This reminds me of a funny story. Friends of mine decided to do some late-night trail maintenance. Chainsaw in hand and lights on, off they went into the woods. During their work they realize they saw some other lights flickering in the distance. Spooked out, they killed their lights and stopped their work. Then my buddy reminds himself... "Wait, I'm the creepy guy with the chainsaw in the woods at night!" -- The other guys were probably more freaked out honestly.

That being said, I ride all the time at night during winter. It can be freaky. Often times I can't even count the number of eyes staring back at me when I take a break. Thankfully the wildlife around my area generally consists of nothing more than deer, raccoons, maybe the occasional fox or possum.


----------



## rubiconadvguy (Dec 21, 2013)

Although I love night riding and did it all of the time as a kid I don't do it much anymore. The lights have gotten MUCH better over the years, but I am spooked easily now. Maybe because I got older...or maybe it is because I have seen both a bobcat and a mountain lion right here at my house. Oh, logically I tell myself that I have ridden with them for years and that they are more afraid of me than I am of them, but I just can't seem to get my logic to over-ride my emotions these days.
Maybe 4000 lumina of light will help.


----------



## KGAmoto (Aug 6, 2008)

bad andy said:


> This reminds me of a funny story. Friends of mine decided to do some late-night trail maintenance. Chainsaw in hand and lights on, off they went into the woods. During their work they realize they saw some other lights flickering in the distance. Spooked out, they killed their lights and stopped their work. Then my buddy reminds himself... "Wait, I'm the creepy guy with the chainsaw in the woods at night!" -- The other guys were probably more freaked out honestly.
> 
> That being said, I ride all the time at night during winter. It can be freaky. Often times I can't even count the number of eyes staring back at me when I take a break. Thankfully the wildlife around my area generally consists of nothing more than deer, raccoons, maybe the occasional fox or possum.


That's really good.

The area where I was riding at night this Fall, is pretty close to my house, but up in a canyon that goes up a ways. The main trails in the heart of the canyon aren't creepy at all, but one night I wanted to venture all the way to the top as a "one last big loop" before temps and snow were supposed to hit the next day.
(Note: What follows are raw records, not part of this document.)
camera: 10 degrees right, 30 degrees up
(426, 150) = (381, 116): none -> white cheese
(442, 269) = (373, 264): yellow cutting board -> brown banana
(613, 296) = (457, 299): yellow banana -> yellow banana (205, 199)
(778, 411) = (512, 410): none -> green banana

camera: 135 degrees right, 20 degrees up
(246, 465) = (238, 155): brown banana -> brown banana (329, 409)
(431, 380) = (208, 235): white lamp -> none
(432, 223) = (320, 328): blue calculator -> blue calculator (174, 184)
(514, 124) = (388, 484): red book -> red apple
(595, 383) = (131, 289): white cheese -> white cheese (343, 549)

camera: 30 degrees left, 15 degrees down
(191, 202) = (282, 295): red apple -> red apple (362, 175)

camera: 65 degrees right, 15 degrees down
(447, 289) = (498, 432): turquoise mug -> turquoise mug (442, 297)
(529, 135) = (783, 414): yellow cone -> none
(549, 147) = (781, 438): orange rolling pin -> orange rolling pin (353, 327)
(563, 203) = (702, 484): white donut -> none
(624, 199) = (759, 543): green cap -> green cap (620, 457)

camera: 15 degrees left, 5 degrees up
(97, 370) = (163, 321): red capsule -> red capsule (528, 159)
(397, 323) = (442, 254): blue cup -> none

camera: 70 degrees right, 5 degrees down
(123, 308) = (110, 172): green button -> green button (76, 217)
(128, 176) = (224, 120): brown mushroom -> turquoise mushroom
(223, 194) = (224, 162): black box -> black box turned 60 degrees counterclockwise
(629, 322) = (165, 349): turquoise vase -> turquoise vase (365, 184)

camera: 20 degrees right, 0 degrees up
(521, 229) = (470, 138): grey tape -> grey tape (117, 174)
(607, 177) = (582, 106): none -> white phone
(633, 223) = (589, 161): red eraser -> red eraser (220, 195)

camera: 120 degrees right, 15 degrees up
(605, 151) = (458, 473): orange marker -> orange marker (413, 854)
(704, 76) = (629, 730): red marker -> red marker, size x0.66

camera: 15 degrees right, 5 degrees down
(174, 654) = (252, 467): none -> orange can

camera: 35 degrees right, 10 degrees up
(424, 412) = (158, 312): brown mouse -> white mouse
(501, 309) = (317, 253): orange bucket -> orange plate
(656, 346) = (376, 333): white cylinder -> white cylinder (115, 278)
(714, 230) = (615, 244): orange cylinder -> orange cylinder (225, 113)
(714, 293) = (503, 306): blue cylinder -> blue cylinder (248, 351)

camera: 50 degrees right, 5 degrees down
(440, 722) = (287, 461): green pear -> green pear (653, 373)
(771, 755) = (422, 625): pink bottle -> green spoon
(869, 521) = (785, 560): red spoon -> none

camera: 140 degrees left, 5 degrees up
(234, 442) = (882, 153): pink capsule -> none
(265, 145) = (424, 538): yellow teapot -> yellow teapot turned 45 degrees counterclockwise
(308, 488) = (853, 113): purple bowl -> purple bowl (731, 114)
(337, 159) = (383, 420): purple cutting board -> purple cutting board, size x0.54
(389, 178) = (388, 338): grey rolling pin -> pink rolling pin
That was a bit creepy; but I once I was far enough into it, I didn't want to turn back, so I just kept pushing.

When I got back and some friends checked out my route on Strava, they all kept asking me "are you purposely looking for mountain lions?"

There is a BLM-placed camera on one of the bridges in this area, but down at one of the lowest points. They have captured images of a mountain lion right on that bridge at night. The BLM printed the photo and stapled a laminated version of it to the bridge for all to see. Kinda cool, but kinda not.


----------



## Giant Chachi (Jan 9, 2012)

Awesome write up! You really captured the essence of riding at night, and I too enjoyed your monochrome bubble of light comment. 

I will say that when riding at night, a trail that I know really well, takes on a completely new feel at night. It almost feels like a new trail when I drop in, and only after I get in the flow, and probably forget about the darkness aspect, that I start riding faster in that sub-conscience mode and the speed and comfort increases. It is a really trippy feeling actually when you first do it. Ripping down a single track in the dark is a whole new feeling. 

Also in the dark, I have tried obstacles that I have avoided in the light, just based on how they look in the dark versus the light. Shadows and lighting do some weird things to roots, rocks and drops.


----------



## Cleared2land (Aug 31, 2012)

On familiar trails at night, dark drop-offs can be a rush. Knowing what lies below allows you launch into the darkness with some level of confidence in a favorable outcome. Even though you know what's below, it remains a thrill dropping into the abyss.


----------



## Ladmo (Jan 11, 2013)

In the pacific northwest winters, it's doesn't get light until maybe 8am and gets dark by 4:30, so if I don't ride at night, I can't ride except on weekends. It also rains a lot up here this time of the year, so I try to get out when the rain is less than a steady downpour if possible. It's a lot of fun, and I see more and more people out riding than I used to. I have some pretty good lights - 2 Nightrider 650's, one on helmet, one on handlebar. I ride mostly solo, which can be a problem if you crash out. Happened to me in November. I had to walk out approx 3 miles with a broken humerus and I am just now about ready to get back on the bike. When I start up night riding again, I'm planning on an extra layer of caution than before (a small layer).


----------



## jjaguar (Oct 6, 2011)

I've started riding at night this "winter" (Florida). I like it, it's a different experience. I'll miss it in the summer.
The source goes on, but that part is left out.